# Horner-Schema



## Gast (29. Jan 2007)

Kann mir einer helfen?

Aufgabenstellung ist wie folgt:

Schreiben Sie eine Klasse Horner, die das Horner-Schema zur
Umwandlung aus dem Dezimalsystem in das Dual-, Octal- und
Hexadezimalsystem in folgender Weise implementiert:

• Die Methode public String horner (int number, int base) führt das
Horner-Schema aus; der Parameter number bezeichnet die umzurechnende
Zahl im Dezimalsystem, der Parameter base die Basis des Zielsystems
(wiederum gegeben im Dezimalsystem)

• Zulässige Angaben für number sind alle natürlichen Zahlen >= 0; für base
sind dies die Werte 2, 8 und 16. Wird für base ein anderer Wert als einer
dieser drei angegeben, soll die Methode eine Ausnahme auslösen:
  throw new Exception("<Text>");

• Schreiben Sie eine Main-Methode. In dieser soll es ermöglicht werden eine
Zahl von der Tastatur einzulesen. Diese soll mit Hilfe der Methode horner in
das Dual-, Octal- und Hexadezimalsystem umgewandelt und ausgegeben
werden.


----------



## The_S (29. Jan 2007)

Wir machen keine Hausaufgaben. Bei konkreten Problemen kannst du dich jedoch gerne an uns wenden  .


----------



## masta // thomas (29. Jan 2007)

Deine Hausaufgaben solltest du schon alleine machen. Fragen kannst du, wenn du an irgendeiner Stelle nicht weiterkommst.


----------



## Azrahel (29. Jan 2007)

Hobbit_Im_Blutrausch hat gesagt.:
			
		

> Wir machen keine Hausaufgaben. Bei konkreten Problemen kannst du dich jedoch gerne an uns wenden  .

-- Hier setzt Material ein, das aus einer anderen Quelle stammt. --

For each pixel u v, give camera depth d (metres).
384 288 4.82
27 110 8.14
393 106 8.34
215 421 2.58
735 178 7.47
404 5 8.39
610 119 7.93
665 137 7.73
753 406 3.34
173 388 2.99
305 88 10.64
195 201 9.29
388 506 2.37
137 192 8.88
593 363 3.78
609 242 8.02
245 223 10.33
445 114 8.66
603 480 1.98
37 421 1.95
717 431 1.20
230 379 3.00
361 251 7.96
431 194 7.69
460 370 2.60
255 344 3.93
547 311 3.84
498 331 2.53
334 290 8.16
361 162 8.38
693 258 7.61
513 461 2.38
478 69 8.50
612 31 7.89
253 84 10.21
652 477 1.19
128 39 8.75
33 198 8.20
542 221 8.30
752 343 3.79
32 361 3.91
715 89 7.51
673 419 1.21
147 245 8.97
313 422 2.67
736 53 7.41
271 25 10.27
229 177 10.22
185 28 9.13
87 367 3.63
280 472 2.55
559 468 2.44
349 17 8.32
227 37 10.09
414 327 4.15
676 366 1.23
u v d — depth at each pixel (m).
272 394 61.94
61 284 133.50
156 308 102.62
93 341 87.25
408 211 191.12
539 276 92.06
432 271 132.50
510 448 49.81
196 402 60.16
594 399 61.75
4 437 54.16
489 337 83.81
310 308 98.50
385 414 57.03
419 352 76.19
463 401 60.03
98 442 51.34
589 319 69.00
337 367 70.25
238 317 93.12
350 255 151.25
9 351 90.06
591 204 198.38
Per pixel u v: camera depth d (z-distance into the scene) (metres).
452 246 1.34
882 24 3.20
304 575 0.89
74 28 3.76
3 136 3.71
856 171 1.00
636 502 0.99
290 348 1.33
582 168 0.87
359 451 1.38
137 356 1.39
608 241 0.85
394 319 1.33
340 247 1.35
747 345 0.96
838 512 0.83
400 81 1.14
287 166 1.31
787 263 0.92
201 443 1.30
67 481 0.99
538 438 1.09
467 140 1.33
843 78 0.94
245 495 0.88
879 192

Sag mal der Satz müsste doch eigentlich schon irgendwo als Tempate rumliegen oder?


----------



## The_S (29. Jan 2007)

Hm, könnten ja nen Tag einbauen, z. B. :nohomework: , der dann automatisch durch diesen Satz ersetzt wird *g*


----------



## KSG9|sebastian (29. Jan 2007)

Azrahel hat gesagt.:
			
		

> Sag mal der Satz müsste doch eigentlich schon irgendwo als Tempate rumliegen oder?


Das wäre mal was. Ein neuer Button "Wir machen keine Hausaufgaben" 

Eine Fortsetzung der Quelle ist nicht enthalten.